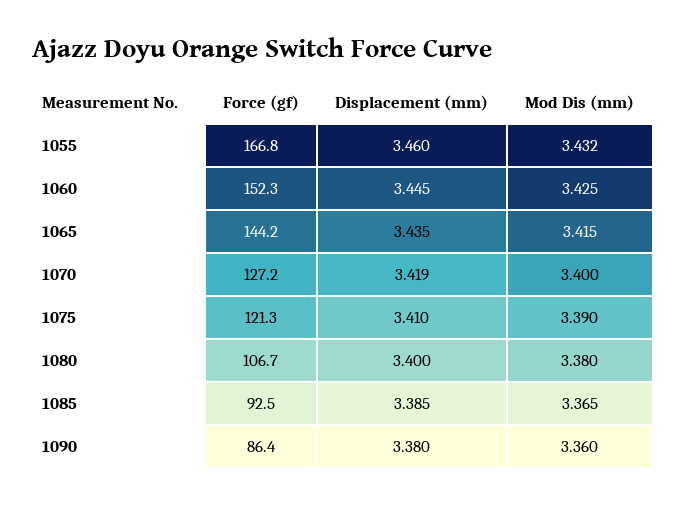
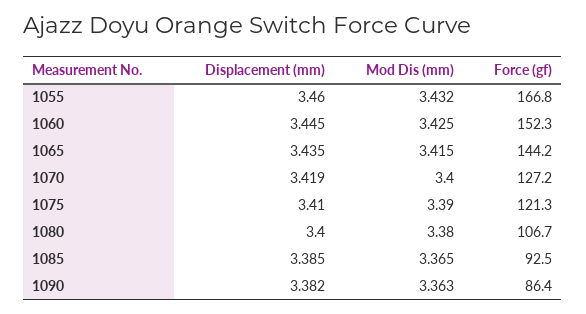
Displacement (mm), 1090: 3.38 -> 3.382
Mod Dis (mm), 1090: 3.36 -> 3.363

==

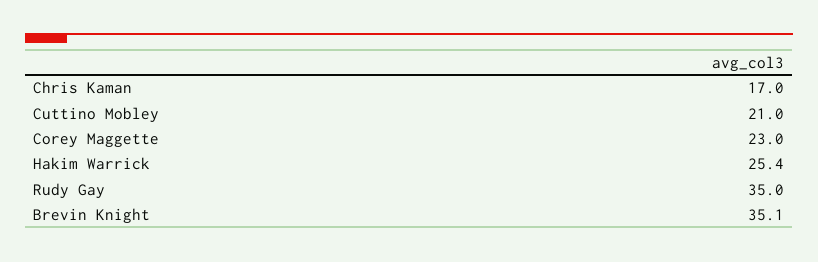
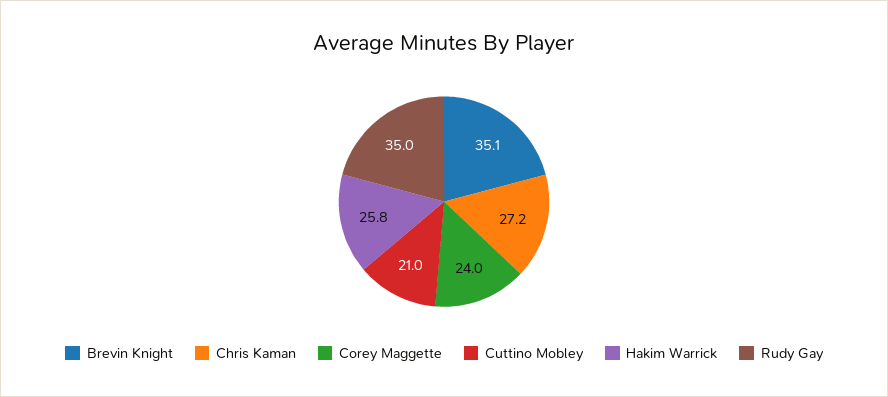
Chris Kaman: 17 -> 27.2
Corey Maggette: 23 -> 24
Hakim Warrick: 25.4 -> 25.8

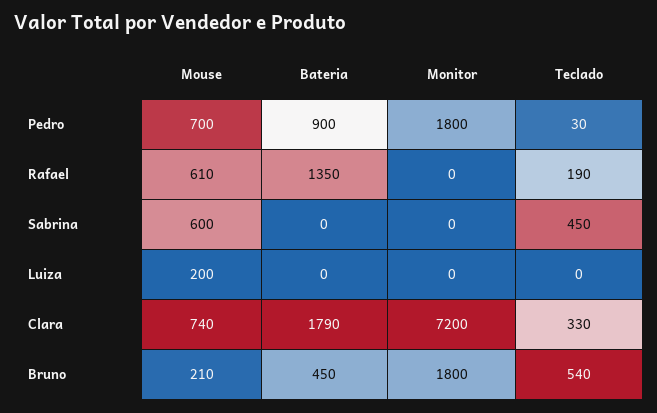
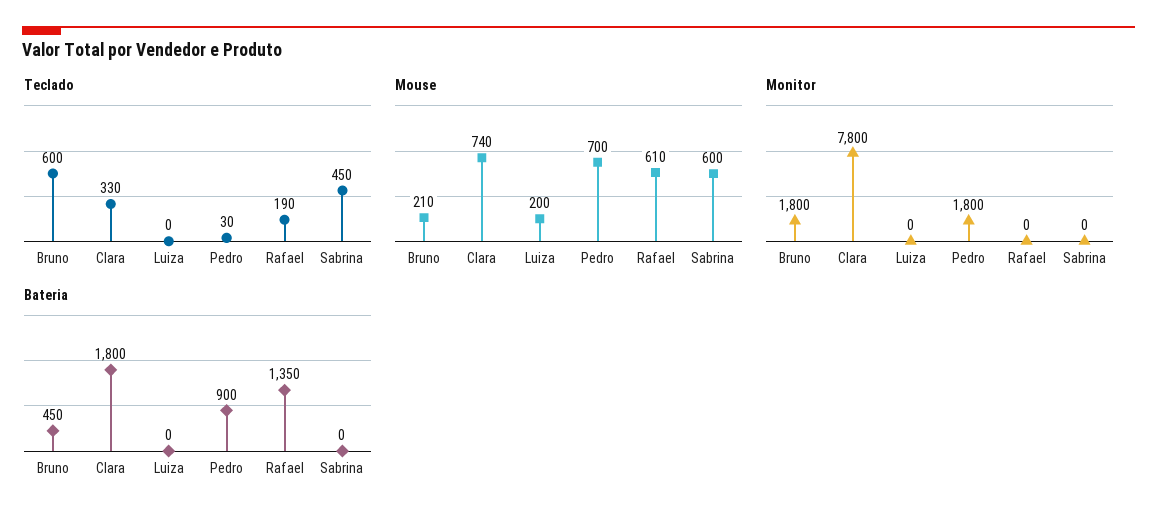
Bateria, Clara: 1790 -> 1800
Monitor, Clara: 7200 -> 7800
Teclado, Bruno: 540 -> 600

> **Activity**: Reproduce exactly, and with no other material, the lines between those holding "Bateria, Clara: 1790 -> 1800" and "Teclado, Bruno: 540 -> 600", inclusive.

> **Task result**:
Bateria, Clara: 1790 -> 1800
Monitor, Clara: 7200 -> 7800
Teclado, Bruno: 540 -> 600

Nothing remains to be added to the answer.